Quick Thought – The Dangers of a “Passion” Job in Politics
I don’t particularly know why, but I came across an article out of Australia last week that caught my eye and got me thinking about working at our “passion” jobs. The reason I headed in that direction mentally was the description of what life is like for these various politicians after they lose an election. It’s devastating, as you would expect, to deal with that level of rejection, but also because the job has literally become their whole life and identity. They were so passionate about the job that there was nothing else.
Our research shows MPs who leave parliament unexpectedly can experience devastating emotional, psychological and financial challenges. We found a major contributor to these challenges was a lack of planning for life after parliament. Although a parliamentary career is inherently transitory, as one of our respondents explained, “no one thinks of themselves as an ex-MP”.
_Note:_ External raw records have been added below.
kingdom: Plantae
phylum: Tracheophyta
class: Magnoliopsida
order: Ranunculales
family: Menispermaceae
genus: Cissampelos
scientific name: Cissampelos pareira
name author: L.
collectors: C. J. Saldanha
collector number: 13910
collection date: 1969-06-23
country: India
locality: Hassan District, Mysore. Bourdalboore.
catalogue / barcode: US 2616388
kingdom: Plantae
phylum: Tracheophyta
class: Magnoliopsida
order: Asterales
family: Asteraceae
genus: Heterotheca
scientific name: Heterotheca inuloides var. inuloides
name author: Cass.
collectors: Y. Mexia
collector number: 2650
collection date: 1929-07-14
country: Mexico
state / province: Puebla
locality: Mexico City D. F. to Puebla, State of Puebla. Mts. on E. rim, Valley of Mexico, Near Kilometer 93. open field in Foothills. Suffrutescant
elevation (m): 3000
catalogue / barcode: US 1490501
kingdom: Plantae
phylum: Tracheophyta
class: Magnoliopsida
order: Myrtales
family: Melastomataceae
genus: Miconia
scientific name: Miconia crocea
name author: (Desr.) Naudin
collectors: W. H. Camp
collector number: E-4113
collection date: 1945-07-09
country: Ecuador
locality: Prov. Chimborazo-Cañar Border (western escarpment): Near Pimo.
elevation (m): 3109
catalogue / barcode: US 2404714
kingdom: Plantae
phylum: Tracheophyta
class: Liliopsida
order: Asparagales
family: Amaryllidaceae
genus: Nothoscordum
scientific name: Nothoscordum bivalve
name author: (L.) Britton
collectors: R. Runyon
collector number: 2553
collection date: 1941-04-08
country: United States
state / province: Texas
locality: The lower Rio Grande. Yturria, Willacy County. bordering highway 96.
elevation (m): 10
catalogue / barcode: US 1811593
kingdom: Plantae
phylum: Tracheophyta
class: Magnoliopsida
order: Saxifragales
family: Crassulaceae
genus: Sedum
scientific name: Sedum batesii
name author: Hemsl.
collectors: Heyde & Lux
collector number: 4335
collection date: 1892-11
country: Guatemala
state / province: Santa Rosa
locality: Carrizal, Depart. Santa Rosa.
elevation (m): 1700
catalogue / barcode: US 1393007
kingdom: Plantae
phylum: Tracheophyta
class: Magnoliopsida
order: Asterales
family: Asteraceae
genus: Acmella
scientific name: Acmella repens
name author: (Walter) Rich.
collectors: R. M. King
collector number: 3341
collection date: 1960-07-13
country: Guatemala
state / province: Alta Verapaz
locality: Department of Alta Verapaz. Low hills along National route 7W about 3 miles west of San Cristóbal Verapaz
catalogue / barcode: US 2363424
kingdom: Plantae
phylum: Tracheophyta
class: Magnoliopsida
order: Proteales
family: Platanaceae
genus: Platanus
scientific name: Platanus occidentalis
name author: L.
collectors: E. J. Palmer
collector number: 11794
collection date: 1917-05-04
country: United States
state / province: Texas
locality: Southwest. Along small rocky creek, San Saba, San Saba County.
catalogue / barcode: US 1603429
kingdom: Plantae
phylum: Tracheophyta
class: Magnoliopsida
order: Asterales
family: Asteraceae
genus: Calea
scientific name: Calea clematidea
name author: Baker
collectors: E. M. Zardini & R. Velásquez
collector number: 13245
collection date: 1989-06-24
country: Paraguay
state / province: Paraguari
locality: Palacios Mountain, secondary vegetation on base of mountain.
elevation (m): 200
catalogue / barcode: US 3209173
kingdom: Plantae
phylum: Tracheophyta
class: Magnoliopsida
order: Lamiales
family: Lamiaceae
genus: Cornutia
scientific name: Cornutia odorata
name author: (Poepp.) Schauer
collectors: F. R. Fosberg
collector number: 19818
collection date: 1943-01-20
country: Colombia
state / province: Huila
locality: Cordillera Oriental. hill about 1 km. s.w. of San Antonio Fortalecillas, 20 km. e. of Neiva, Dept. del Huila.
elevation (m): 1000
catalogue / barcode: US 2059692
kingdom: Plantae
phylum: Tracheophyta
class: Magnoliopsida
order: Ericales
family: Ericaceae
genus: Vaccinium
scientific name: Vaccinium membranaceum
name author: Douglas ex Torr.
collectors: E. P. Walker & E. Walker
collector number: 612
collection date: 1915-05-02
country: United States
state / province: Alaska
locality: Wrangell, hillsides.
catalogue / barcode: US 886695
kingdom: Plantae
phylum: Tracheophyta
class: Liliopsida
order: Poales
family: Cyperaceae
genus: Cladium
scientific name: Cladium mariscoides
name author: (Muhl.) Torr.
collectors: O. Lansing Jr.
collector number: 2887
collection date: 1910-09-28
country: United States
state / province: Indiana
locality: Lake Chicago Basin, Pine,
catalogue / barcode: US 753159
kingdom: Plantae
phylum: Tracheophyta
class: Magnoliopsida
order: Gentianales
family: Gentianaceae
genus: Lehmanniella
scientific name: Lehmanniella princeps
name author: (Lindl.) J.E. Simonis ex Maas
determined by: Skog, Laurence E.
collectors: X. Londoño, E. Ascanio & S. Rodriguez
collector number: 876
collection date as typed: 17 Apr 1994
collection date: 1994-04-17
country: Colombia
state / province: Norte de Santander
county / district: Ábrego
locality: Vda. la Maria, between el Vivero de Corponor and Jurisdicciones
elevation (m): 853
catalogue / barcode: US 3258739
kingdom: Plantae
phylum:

I wonder how many people entering the workforce now in what they have considered their “dream” job have stopped to consider what happens if the job doesn’t work out? Have any considered how their passion for the work could be easily manipulated? Or what they’ll do instead if the thing they are so passionate about either turns out to be a terrible job or just isn’t needed any longer?
What does a career look like when you don’t have the thing you felt so passionate about, and how does that affect your mental health to feel strongly about the work you do and then have it go away suddenly?
Perhaps instead of telling everyone to “follow their passion”, we’d do well to remember that passion only goes so far and you’re likely going to be spending enough time working to go through several things you feel passionate about. No one of them should be everything, because when you lose it, you lose everything. That a might hard hole to dig out of.